Que nó na garganta. Fruto de um cinema minuciosamente detalhista, Ainda estou Aqui faz da lembrança uma lugar voraz de parcimônia e perseverança usando uma residência como personagem dialético da narrativa na qual tudo permanece e flutua dentre o tempo, fazendo os espaços contarem a estória intrépida de uma tragédia nacional sem escrúpulos, e sem humanidade.
Os espaços alocados nas penumbras sentimentais deixadas por um crime sem um rosto, não foi alguém que marcou Rubens, foi o sistema, foi a cumplicidade doentia de ideologias catárticas e sem fundamento dentro de uma lógica narcisista egoica ultrapassando limites humanos deixando margem a selvageria animal como material e ferramenta de ideologia.

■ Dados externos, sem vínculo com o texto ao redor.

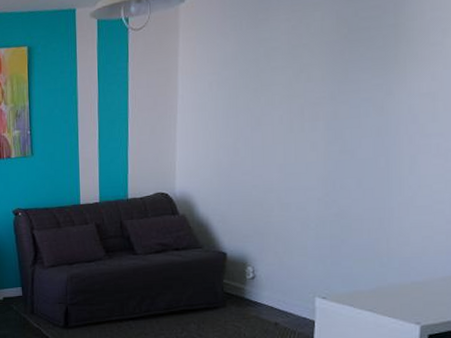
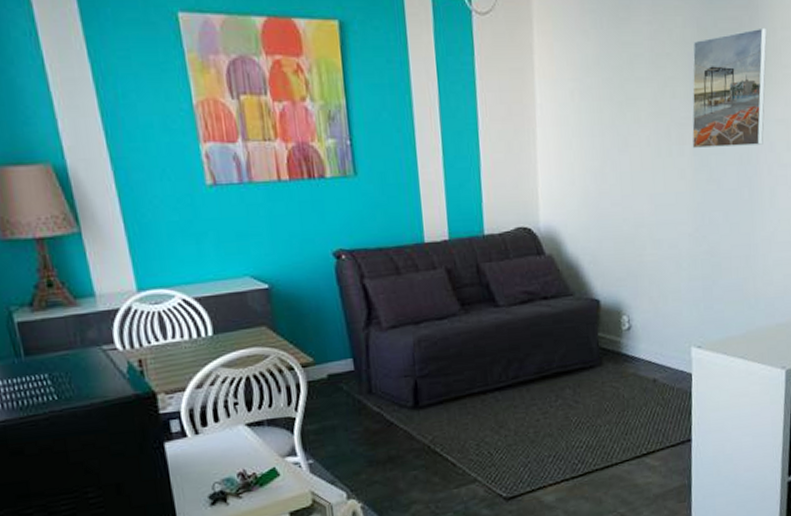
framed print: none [325,11,413,125] -> present [692,27,767,149]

Não há defesa para o que foi feito, não há lado que opere para tais tragédias, mas sim extremismos infantis como crianças demarcando qual seu brinquedo, irrefutavelmente até conseguir e perceber que nem queria mais.
A forma como Walter Salles escancara essa realidade repressiva como maneira narrativa de trabalhar sua decupagem como se o jogo de sensações fosse mais importante que roteiro, e não que a roteirização aqui faça menos, mas a sobreposição dos espaços, ambiências e o respiro das lacunas consumadas pelo luto são uma marca que fica com você. O sofrimento imediato mediante ao desconhecido mal, a dor do não saber e a falsa sensação de satisfação são alicerces importantes comunicados pelas lentes de Salles.
A visão quase que formulaica de apresentação da família não serve apenas como isso, mas sim para dar estofo ao que mais o filme está preparando terreno, ao cerne do longa intrínseco em todas as imagens formadas pelos movimentos; a presença. A presença material e líquida, o vagaroso, mas pontual entendimento que nada mais vai ser o que fora um dia. Momentos marcados por fotografias e pelo coração como guia.
Aqui a fotografia se dá como maior dispositivo terreno de conexão humana, dado que filhos são criados para o mundo, que a vida os aguarda e que incessantemente estamos sempre a procura de memórias tentando encaixar e montar nossa vida como um todo como se fôssemos peças de quebra-cabeça ambulantes prestar a se perder e desfragmentar por completo. E a vida, há a vida, se temos a certeza mundana da libertação dos filhos, a da morte é mais certeira ainda, mas renegamos, afim de viver bem até chegar lá.
Um retrato cruel que nos faz viver um recorte moldado pelos frangalhos de uma família despedaçada e vidas moldadas pela tragédia, causando impacto no público não pela história e pela fato verídico e real que presenciamos, mas sim pelo conteúdo atual que perdura todos os debates e movimentos deixando o medo iminente do mal que nos ronda e o olhar amedrontado de pessoas que não sabem viver sem serem regidas por alguém, por algo, que precisam escancarar sua crueldade afim de afirmar o não fracasso pessoal que é sua vida tão vazia quanto os vazios deixadas por esse fato. Doloroso.